NZIFF Booklet

Films by Must See

Staff Picks: Jessica Hof

Bar The Farewell – which I’ve already seen and is exquisite, so needed inclusion on my list – I’ve been saving these for the big screen for the full immersive popcorn (or snuck in supermarket treats) experience. My picks are a mixture of entertaining, empowering and a bit nuts (reflecting my true self), with the odd I-actually-want-to-know-about-this documentary thrown in, because I like to have something up my sleeve in case a particularly bad batch of small talk runs dry. Nothing like corrupt politics to liven up a dull conversation.

Also, there is something so internally warming about a wee book like The Little Prince bringing back forgotten languages and identities through its inclusive, curious nature of a plot. You know, for when rubbish men in power have made you sad enough. — Jessica Hof, Wellington Intern

Animals

Sophie Hyde

Holliday Grainger and Alia Shawkat (Arrested Development) are thirty-something best friends in Dublin, where partying hard is still their way to have fun, but the reality of getting older is getting harder to ignore.

American Woman

Jake Scott

A sweeping character study centred on a teenager’s disappearance – and a mother’s determination to live through the tragedy – in blue collar Pennsylvania. With Sienna Miller, Aaron Paul and Christina Hendricks.

Capital in the 21st Century

Justin Pemberton

A sweeping – and sobering – account of the way that concentrated wealth has both shaped our past and is creating a deeply unequal future. Based on economist Thomas Piketty’s bestselling book.

Come to Daddy

Ant Timpson

Elijah Wood, Stephen McHattie and Madeleine Sami lead Kiwi director (and NZIFF/Incredibly Strange programmer) Ant Timpson’s deranged comic thriller about a father-son reunion that goes very, very south.

The Day Shall Come

Chris Morris

Anna Kendrick plays a dysfunctional FBI agent tricking an idealistic preacher into plotting terror in The Day Shall Come, Chris Morris’ ballsy, very funny follow-up to festival hit Four Lions.

The Farewell

Lulu Wang

Deft and deeply felt, with a star-making turn from Awkwafina, Lulu Wang’s widely praised drama tells the story of a Chinese American family paying their last respects to a mother and grandmother who doesn’t know she’s dying.

High Life

Claire Denis

A forbidding spaceship carrying death row inmates hurtles towards oblivion in Claire Denis’s long-awaited, intensely hypnotic sci-fi opus.

Loro

Paolo Sorrentino

Toni Servillo as Silvio Berlusconi plays the role of his life in Paolo Sorrentino’s satirical account of the former prime minister of Italy, famous for his fortunes and scandals as well as his ad personam policies.

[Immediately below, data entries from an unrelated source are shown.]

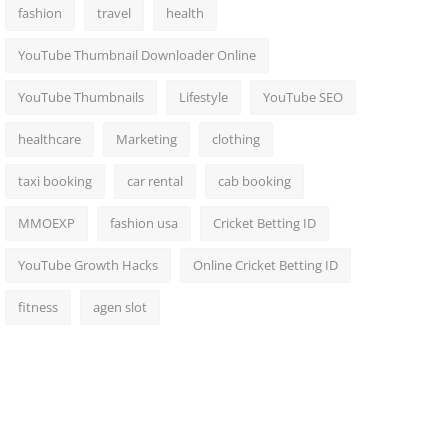
fashion
travel
health
YouTube Thumbnail Downloader Online
YouTube Thumbnails
Lifestyle
YouTube SEO
healthcare
Marketing
clothing
taxi booking
car rental
cab booking
MMOEXP
fashion usa
Cricket Betting ID
YouTube Growth Hacks
Online Cricket Betting ID
fitness
agen slot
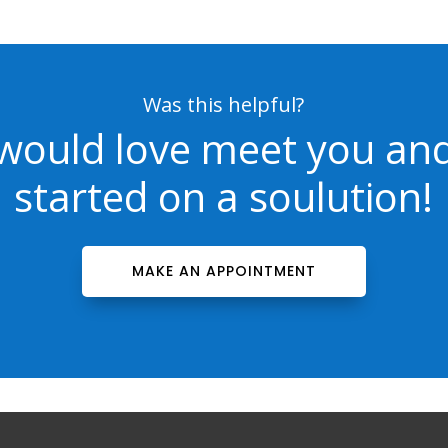
Was this helpful?
would love meet you and
started on a soulution!
MAKE AN APPOINTMENT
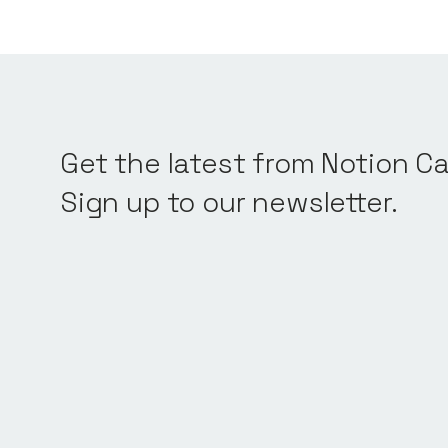
Get the latest from Notion Ca
Sign up to our newsletter.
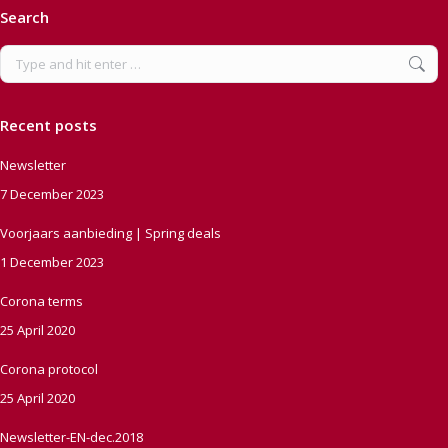
Search
Search:
Recent posts
Newsletter
7 December 2023
Voorjaars aanbieding | Spring deals
1 December 2023
Corona terms
25 April 2020
Corona protocol
25 April 2020
Newsletter-EN-dec.2018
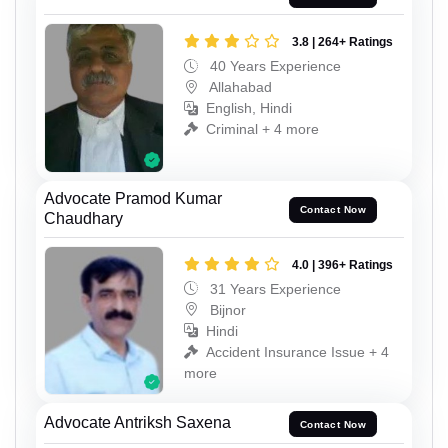
3.8 | 264+ Ratings
40 Years Experience
Allahabad
English, Hindi
Criminal + 4 more
Advocate Pramod Kumar
Contact Now
Chaudhary
4.0 | 396+ Ratings
31 Years Experience
Bijnor
Hindi
Accident Insurance Issue + 4
more
Advocate Antriksh Saxena
Contact Now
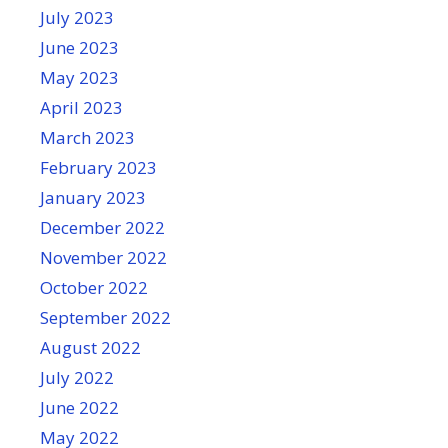
July 2023
June 2023
May 2023
April 2023
March 2023
February 2023
January 2023
December 2022
November 2022
October 2022
September 2022
August 2022
July 2022
June 2022
May 2022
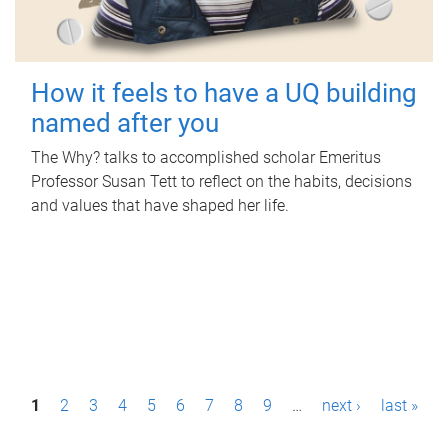
How it feels to have a UQ building
named after you
The Why? talks to accomplished scholar Emeritus
Professor Susan Tett to reflect on the habits, decisions
and values that have shaped her life.
P
1
2
3
4
5
6
7
8
9
…
next ›
last »
a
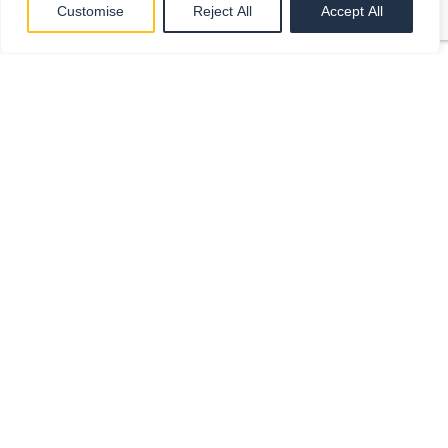
Customise
Reject All
Accept All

The Miracle of The Little Prince

Het Wonder van Le Petit Prince

Marjoleine Boonstra

The Miracle of the Little Prince profiles dedicated translators who use Antoine de Saint-Exupéry’s timeless and overwhelmingly emotional novella to help keep dying, frequently less spoken and documented languages alive.

The Nightingale

Jennifer Kent

Winner of the Special Jury Prize at the Venice Film Festival, Jennifer Kent’s brutal revenge saga is an unrelenting reckoning with white male oppression – and not for the faint of heart.

This Changes Everything

Tom Donahue

You thought #TimesUp was a new initiative? Think again. This Changes Everything is the rallying cry lovers of cinema, supporters of women, and those who just aspire to see a fairer, more equitable industry have been waiting for.

Vivarium

Lorcan Finnegan

Jesse Eisenberg and Imogen Poots’ goal of becoming homeowners veers into strange and sinister territory in this smart and unexpected sci-fi horror.